La gestión de la desescalada está resultando mucho más complicada de lo previsto. En todo caso, mucho más ininteligible que la promulgación del confinamiento general que se cumplió sin mayor resistencia. El miedo a perder la vida es un argumento inapelable para aceptar la más estricta disciplina sin rechistar; salvo para los juristas que supieron ver las dificultades jurídicas de limitar algunos derechos fundamentales, a pesar de la declaración del estado de alarma. De todas maneras, el estado de alarma le ha sido una figura constitucional muy útil al gobierno Sánchez.
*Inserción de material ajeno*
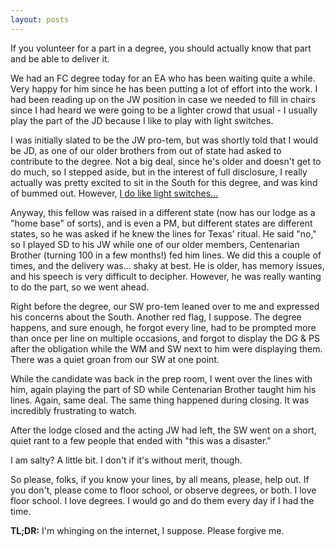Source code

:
 ```yaml
---
layout: posts
---
```

If you volunteer for a part in a degree, you should actually know that part and be able to deliver it.

We had an FC degree today for an EA who has been waiting quite a while. Very happy for him since he has been putting a lot of effort into the work. I had been reading up on the JW position in case we needed to fill in chairs since I had heard we were going to be a lighter crowd that usual - I usually play the part of the JD because I like to play with light switches.

I was initially slated to be the JW pro-tem, but was shortly told that I would be JD, as one of our older brothers from out of state had asked to contribute to the degree. Not a big deal, since he's older and doesn't get to do much, so I stepped aside, but in the interest of full disclosure, I really actually was pretty excited to sit in the South for this degree, and was kind of bummed out. However, [I do like light switches...](https://www.biblegateway.com/passage/?search=Genesis+1%3A1-3&version=KJV)

Anyway, this fellow was raised in a different state (now has our lodge as a "home base" of sorts), and is even a PM, but different states are different states, so he was asked if he knew the lines for Texas' ritual. He said "no," so I played SD to his JW while one of our older members, Centenarian Brother (turning 100 in a few months!) fed him lines. We did this a couple of times, and the delivery was... shaky at best. He is older, has memory issues, and his speech is very difficult to decipher. However, he was really wanting to do the part, so we went ahead.

Right before the degree, our SW pro-tem leaned over to me and expressed his concerns about the South. Another red flag, I suppose. The degree happens, and sure enough, he forgot every line, had to be prompted more than once per line on multiple occasions, and forgot to display the DG & PS after the obligation while the WM and SW next to him were displaying them. There was a quiet groan from our SW at one point.

While the candidate was back in the prep room, I went over the lines with him, again playing the part of SD while Centenarian Brother taught him his lines. Again, same deal. The same thing happened during closing. It was incredibly frustrating to watch.

After the lodge closed and the acting JW had left, the SW went on a short, quiet rant to a few people that ended with "this was a disaster."

I am salty? A little bit. I don't if it's without merit, though.

So please, folks, if you know your lines, by all means, please, help out. If you don't, please come to floor school, or observe degrees, or both. I love floor school. I love degrees. I would go and do them every day if I had the time.

**TL;DR:** I'm whinging on the internet, I suppose. Please forgive me.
Pero todo tiene su tiempo y ahora mismo el estado emocional colectivo se ha alejado de la alarma oficial. El cambio ha sido propiciado por un conjunto de factores que van de las buenas noticias (la curva descendente del contagio, la disminución del número de fallecidos), a los mensajes del propio presidente (amigos turistas les esperamos ya en julio) pasando por la sensación de fiesta ciudadana (en algunos casos rozando la imprudencia) por la recuperación paulatina (pero imparable) de la vida urbana.
Todo se entiende mejor si a esto se le suma el caos creado por el propio BOE en su despliegue normativo de las fases de la desescalada, de por si confusa pero confundida totalmente al añadir medias fases y matices a las fases completas, y la ruptura de la unidad psicológica del confinamiento, abriendo las puertas a la envidia de lo que ya puede hacer el vecino que a mí me está prohibido. Y, finalmente, la climatología.
De hecho, el estado de alarma y la mayoría de sus indicaciones ya han decaído en la calle, a pesar de que el virus no ha sido vencido, tan solo puesto en retirada y probablemente de forma provisional. Parece llegado el momento de encomendarse a la responsabilidad individual y colectiva para respetar el distanciamiento social aprendido a la fuerza en estos dos meses y a la higiene personal que debería ser hábito de toda la vida. Puede aceptarse que determinadas actitudes minen la confianza que exige este cambio de etapa, pero no habrá más remedio que asumir el riesgo. En todo caso, la responsabilidad es una obligación cívica que no se puede imponer por ninguna prórroga del estado de alarma.
Pedro Sánchez corre el peligro de convertir el estado de alarma en una obstinación política que le acabe pasando factura. Y sería una lástima para él, porque la fase de emergencia la superó igual de bien (o de mal) que la mayoría de gobernantes de la Europa Occidental. La prórroga del estado de alarma le sale cada vez más cara, políticamente hablando, aunque no vaya a interpretarse que no es capaz de salirse con la suya una última vez. El presidente del gobierno maneja con habilidad la geometría variable parlamentaria porque no le da miedo deambular por el alambre y además está convencido de tener la razón cuando repite que su camino es el único posible. Y seguramente la ha tenido en estos dos meses y medio, pero podría haber dejado de tenerla.
El gobierno no necesita ya de ninguna excepcionalidad constitucional para mantenerse alerta ante el rebrote otoñal del contagio sobre cuya fuerza disienten los científicos (para variar); tampoco para fortalecer el sistema público de sanidad ni apoyar las reformas hospitalarias improvisadas para hacer frente a traumática experiencia del primer embate del coronavirus, menos aun para concentrarse en la política económica que le exigirá la crisis. ¿Por qué pues someterse al desgaste político de una nueva prórroga que al ser asimétrica será muy mal interpretada por los afectados que le reclamarán confianza en su responsabilidad?
Al gobierno Sánchez le puede salvar de un nuevo episodio de negociación a la desesperada la rápida evolución de las cifras y de las sensaciones ciudadanas o la experiencia del error en toda regla del acuerdo non nato con Bildu. Aunque a posteriori algunos estrategas lo presentaran como un movimiento inteligente en el tablero vasco, los socialistas difícilmente podrían sentirse más cómodos (en Vitoria-Gasteiz y en Madrid) con ningún otro socio que no sea el PNV, porque su materialismo institucional le aleja de cualquier pretensión de condicionar ideológicamente al PSOE. Más peliagudo en este sentido es el acercamiento a Ciudadanos. El partido de Inés Arrimadas tiene (de siempre) su club de fans entre la familia socialista, pero la debilidad parlamentaria de esta formación le impide de momento ser una alternativa a la coalición con Unidas Podemos.